The psychedelics renaissance that began in earnest a few years ago is showing itself to be a darling of biotech investors who see a great future ahead for psychedelics as a treatment for many mental health disorders, depression chief among them.
But really, who actually “owns” the psychedelics market today? Who or what is building the momentum? Who or what is actually convincing the consumer, or the patient, that psychedelics is worth a try? Who or what is driving the science? And what does that mean for the future of the industry? Let’s take a look.
– That random dude in apartment 3C. Psychedelics has always been the domain of the guy just selling stuff to make some extra money. That’s been going on since the late 1960s. Sure, the guy has your standard party drug (ecstasy or MDMA). Sure the guy has ‘shrooms. LSD? Yep. In fact, LSD use in the U.S. jumped 56.4 percent from 2015 to 2018, according to a study. The authors of the study suspect that many users may be self-medicating to find relief from depression, anxiety and general stress over the state of the world, as reported in Scientific American. Recreational use of MDMA and psilocybin has increased over the last year, supporting a belief that drug use needs to be seen as one of several lifestyle choices people make, integrated into other aspects of a person’s life, according to a global drug survey. The dude in apartment 3C is still at the right place at the right time. He might even have some other “designer” or synthetic psychedelics he wants to sell you. Is this guy driving the market? In a small sort of unmeasurable way, sure. This guy doesn’t need your ID or your doctor’s note. His market is anyone and everyone. What the guy selling psychedelics has done is make psychedelics a more mainstream party substance that joins cannabis and whatever else you want to do. His marketing plan? Buy it, try it, I got more. Let’s party.

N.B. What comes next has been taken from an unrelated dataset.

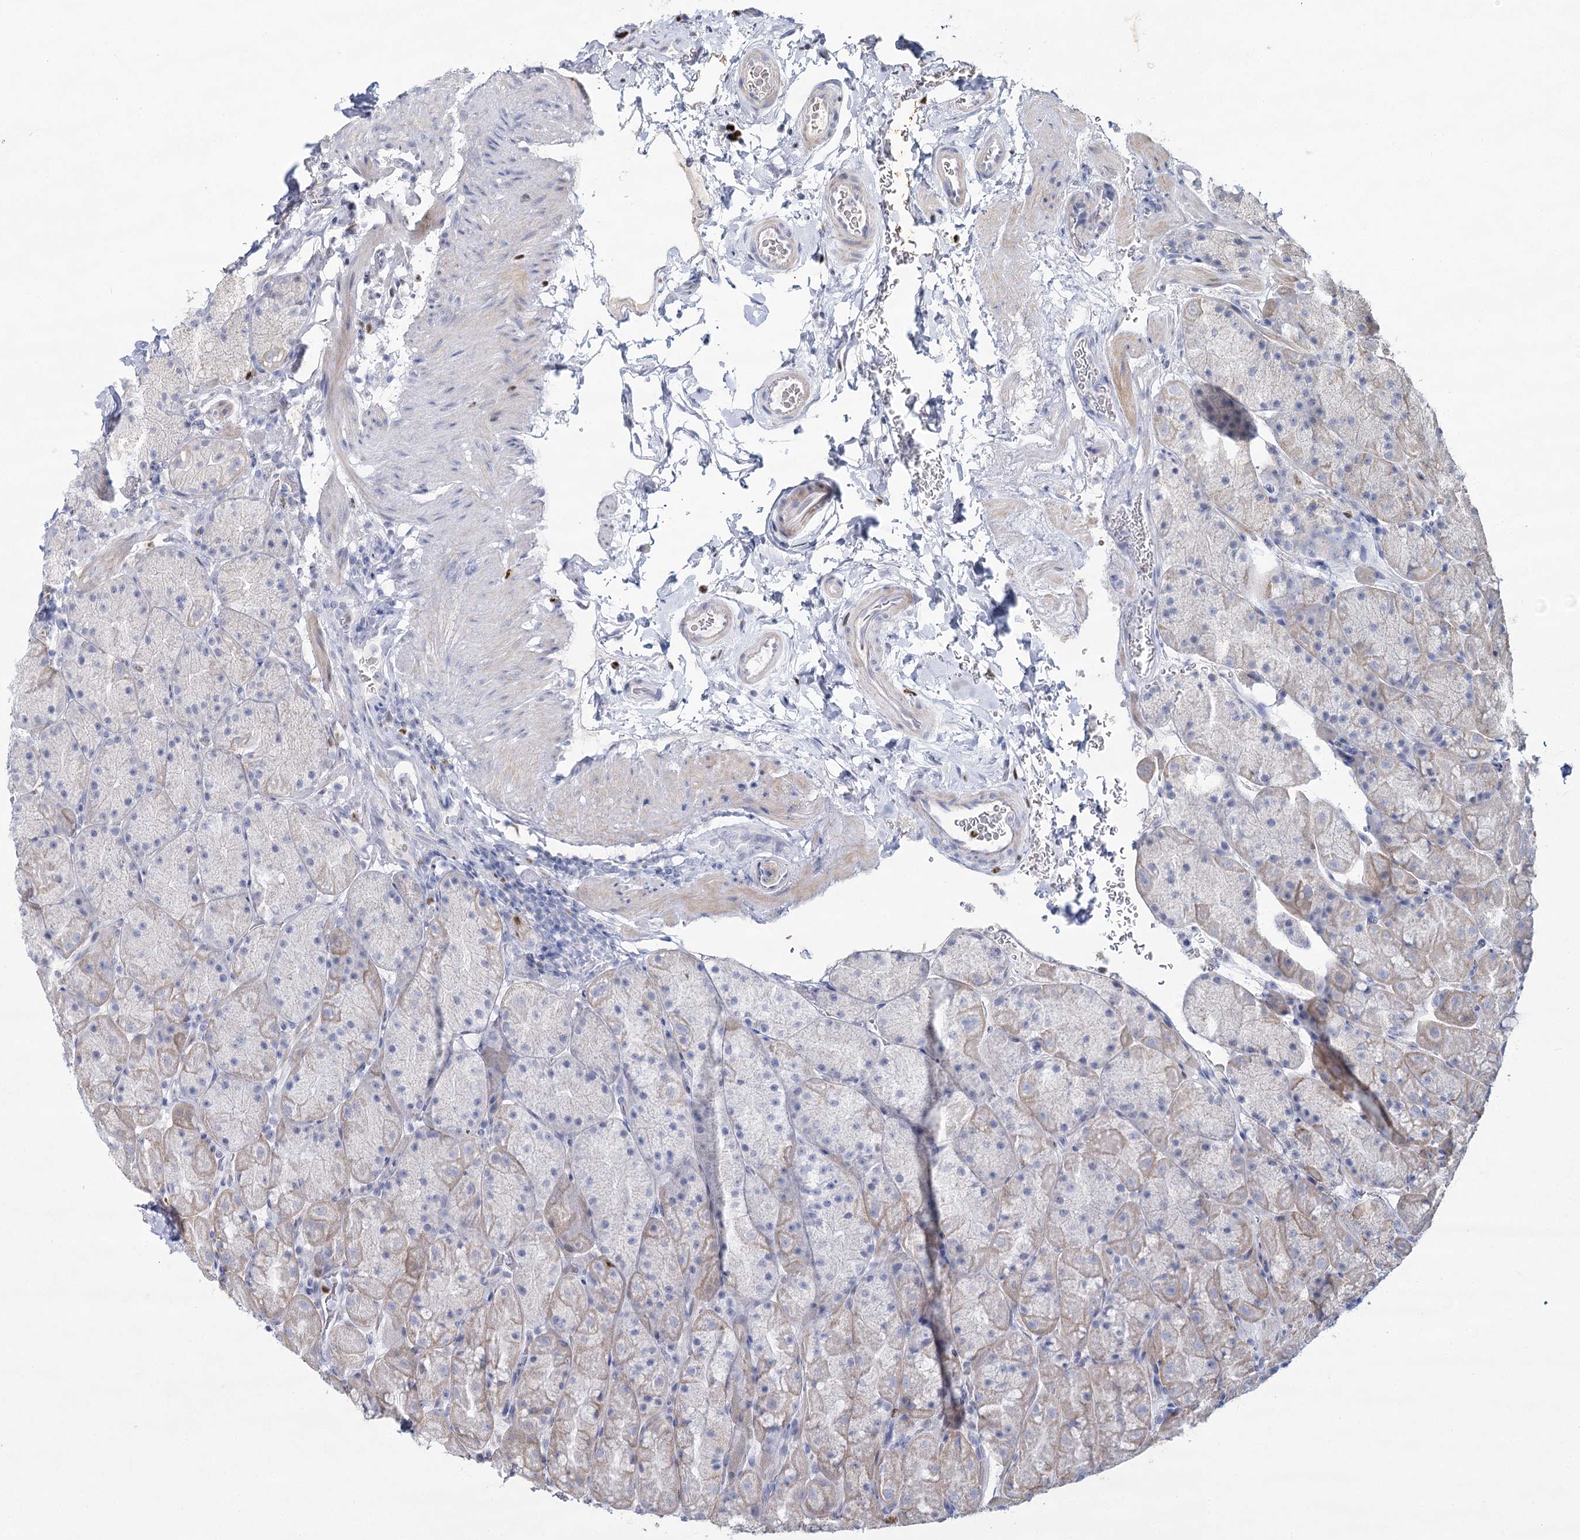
{"staining": {"intensity": "weak", "quantity": "<25%", "location": "cytoplasmic/membranous"}, "tissue": "stomach", "cell_type": "Glandular cells", "image_type": "normal", "snomed": [{"axis": "morphology", "description": "Normal tissue, NOS"}, {"axis": "topography", "description": "Stomach, upper"}, {"axis": "topography", "description": "Stomach, lower"}], "caption": "A photomicrograph of stomach stained for a protein reveals no brown staining in glandular cells. (DAB immunohistochemistry (IHC), high magnification).", "gene": "IGSF3", "patient": {"sex": "male", "age": 67}}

– The researchers in the lab. The humble mental health and wellness scientist has hit upon a research bonanza with psychedelics, particularly psilocybin, MDMA and ketamine. They are discovering some very real help for some of the toughest human health conditions, like treatment-resistant depression, Alzheimer’s, and perhaps even Parkinson’s. One study is looking at using psilocybin to help overcome cocaine addiction. What’s more, the pandemic has encouraged more studies. For example, among the 96 psilocybin studies underway or planned now is one about using psilocybin for caregiver burnout. Promising results from trials with psilocybin and MDMA are forcing the FDA to come to terms with how psychedelics are approved—one of the latest trials using MDMA for PTSD may result in the FDA granting approval for treatment sometime this year after results of the second phase 3 trial. Are these discovery and regulatory actions driving the market? Yes and no. They are laying the groundwork for the huge market to come. But they have to get these wonder-psychedelics out of the lab first.

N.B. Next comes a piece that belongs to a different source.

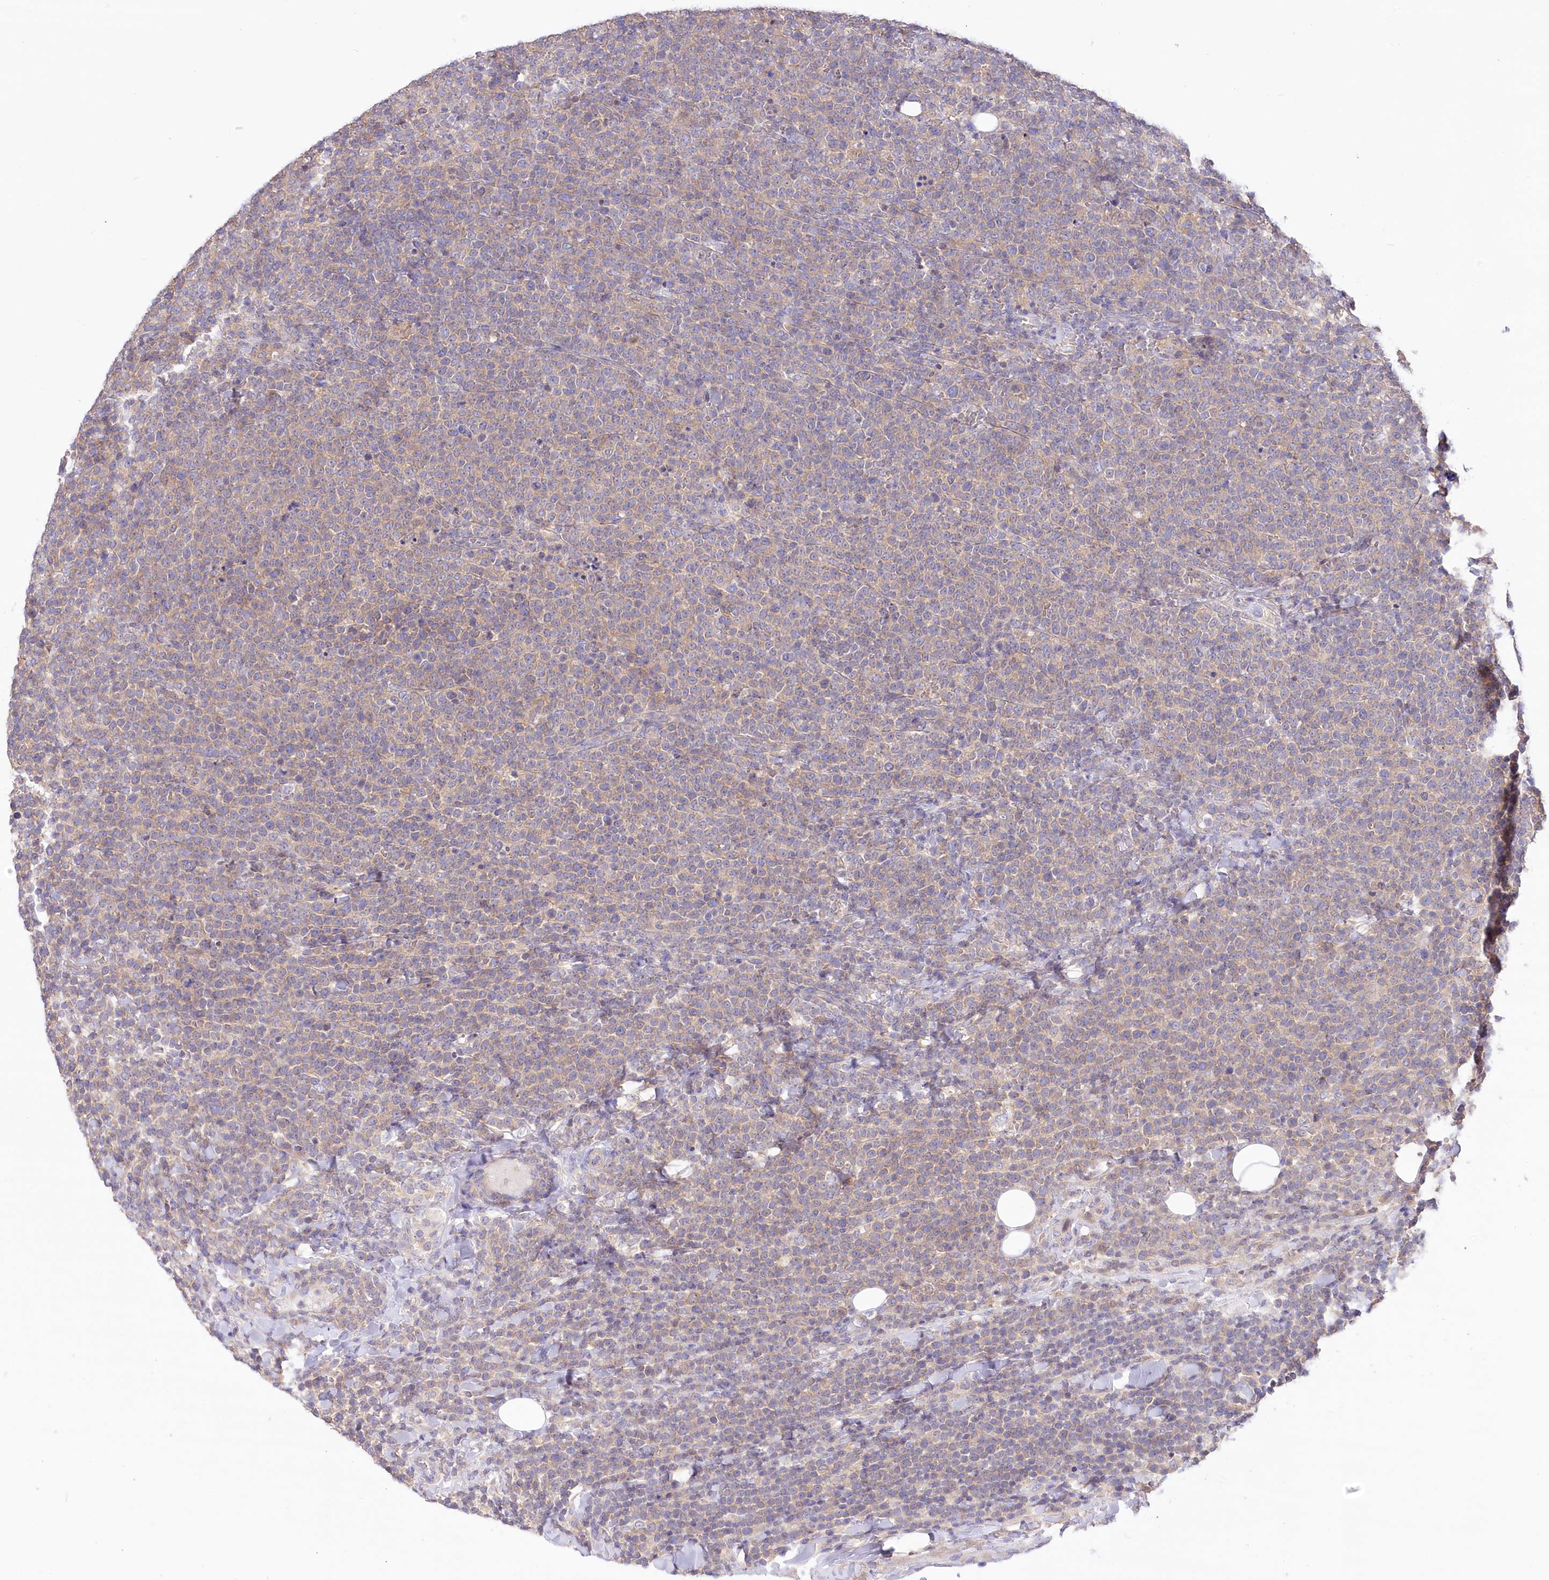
{"staining": {"intensity": "weak", "quantity": "25%-75%", "location": "cytoplasmic/membranous"}, "tissue": "lymphoma", "cell_type": "Tumor cells", "image_type": "cancer", "snomed": [{"axis": "morphology", "description": "Malignant lymphoma, non-Hodgkin's type, High grade"}, {"axis": "topography", "description": "Lymph node"}], "caption": "Immunohistochemical staining of lymphoma exhibits low levels of weak cytoplasmic/membranous staining in about 25%-75% of tumor cells.", "gene": "UMPS", "patient": {"sex": "male", "age": 61}}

– The million-dollar startup crowd. Investors have been sniffing around the psychedelics industry for awhile now and creating the perfect storm of laying down big money while readying themselves for bigger money. There are more than 50 publicly traded companies related to the development or administration of psychedelic drugs in the U.S., with at least 3 valued at more than $1 billion. The market for psychedelic substances is projected to grow from $2 billion in 2020 to $10.75 billion by 2027, a growth rate that may even outpace the legal U.S. cannabis market. The payoff for investors who got in early is now in sight, and that payoff cycle—boosted by more research and a changing mindset among regulators as more states decriminalize psychedelics—could be very big indeed. Investors are talking about more mature entrepreneurs getting into the psychedelics space, bringing a new generation of business models and visions with them. Those billion dollar earning psychedelics-based drugs are coming. Yes, startups creating companies, or buying and selling and merging companies, are definitely driving the market. But all they own right now is the promise of something big to come. That promise is enough to bank on for now.